Date of Award


Document Type


Degree Name

Master of Dental Science (MDS)



Research Advisor

Edward F. Harris, Ph.D.


Quinton C. Robinson, D.D.S., M.S. David A. Tipton, D.D.S., Ph.D.


Gingival crevicular fluid, OPG, orthodontic force, osteoblasts, osteoclasts, RANKL


Orthodontic tooth movement is mediated by interactions between PDL cells and those of the alveolus. One protein--the receptor activator nuclear factor kappa B ligand (RANKL)--is critical for osteoclastogenesis, and osteoprotegerin (OPG) is a decoy ligand that competitively inhibits RANKL. A higher RANKL/OPG ratio is associated with areas of bone resorption, while a lower ratio occurs in areas of bone deposition and homeostasis. There has been almost no clinical study of RANKL and OPG expression in patients undergoing orthodontic tooth movement.

The purpose of this study was to quantify changes in the levels of RANKL and of OPG in response to orthodontic forces. Untreated adolescents had a calibrated force applied across a left-right pair of maxillary premolars with a transpalatal spring (TPS). RANKL and OPG was measured in gingival crevicular fluid (GCF) sampled serially from the pressure and tension sides of maxillary premolars at 5 time points: before placement of transpalatal spring, 2 days after TPS placement, 5 days after TPS placement, 10 days after TPS placement (TPS was then removed), and 7 days after TPS removal. RANKL and OPG expression was measured by ELISA assay. Expectations were that (1) force would raise RANKL and diminish OPG, (2) force removal would reverse the RANKL-OPG levels, (3) strength and duration of force are associated with RANKL-OPG levels, and (4) responses would exhibit considerable inter-individual variation.

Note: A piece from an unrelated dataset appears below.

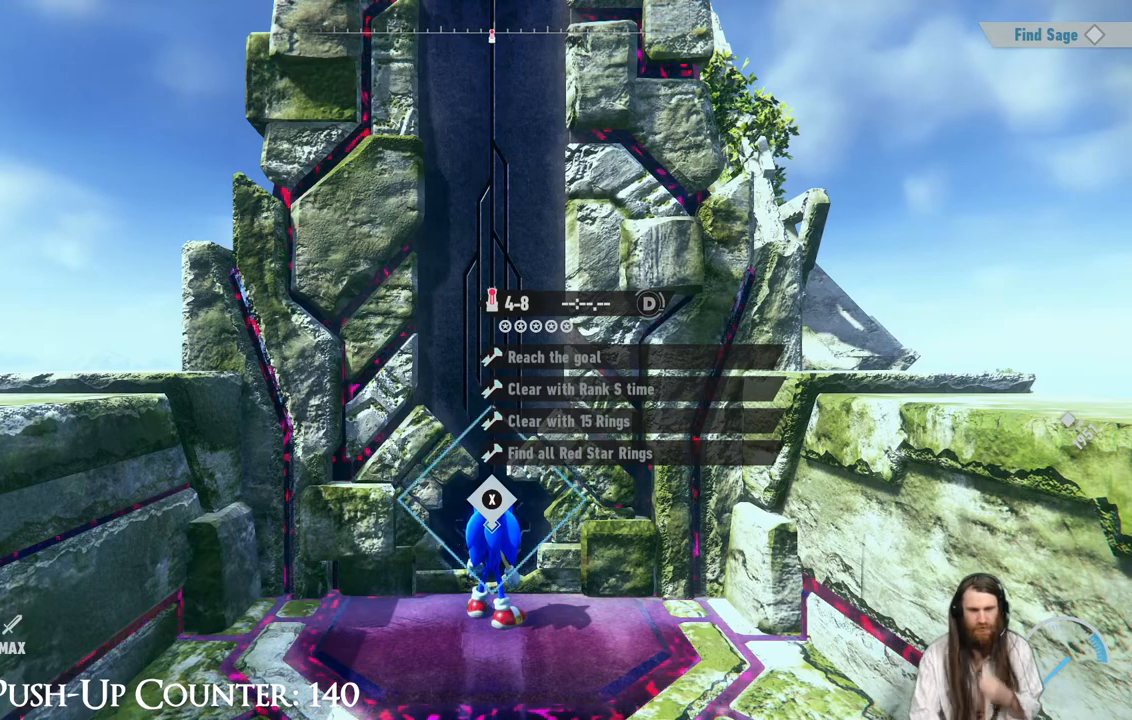
{"buttons": [], "left_stick": "center", "right_stick": "center", "events": []}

Gingival crevicular fluid (GCF) volume increased significantly after applying force with the nickel-titanium coil spring. The volume remained elevated until the force was removed, and had returned to baseline by one week. Low detectability of RANKL and OPG in the samples, which can be partially attributed to low volumes of GCF, made it impossible to assess the effects of orthodontically induced changes in their concentrations. The levels of these molecules present in the GCF collected, as well as their changes over time, were, more than likely, too small to be measured with current commercially available ELISA assay kits. It is also possible that a large change in RANKL or OPG expression could have occurred after spring placement and before the first sample of GCF was collected (between 0 and 48 hours). Further research is needed to determine what effect variations in individual RANKL and OPG expression have on orthodontic tooth movement.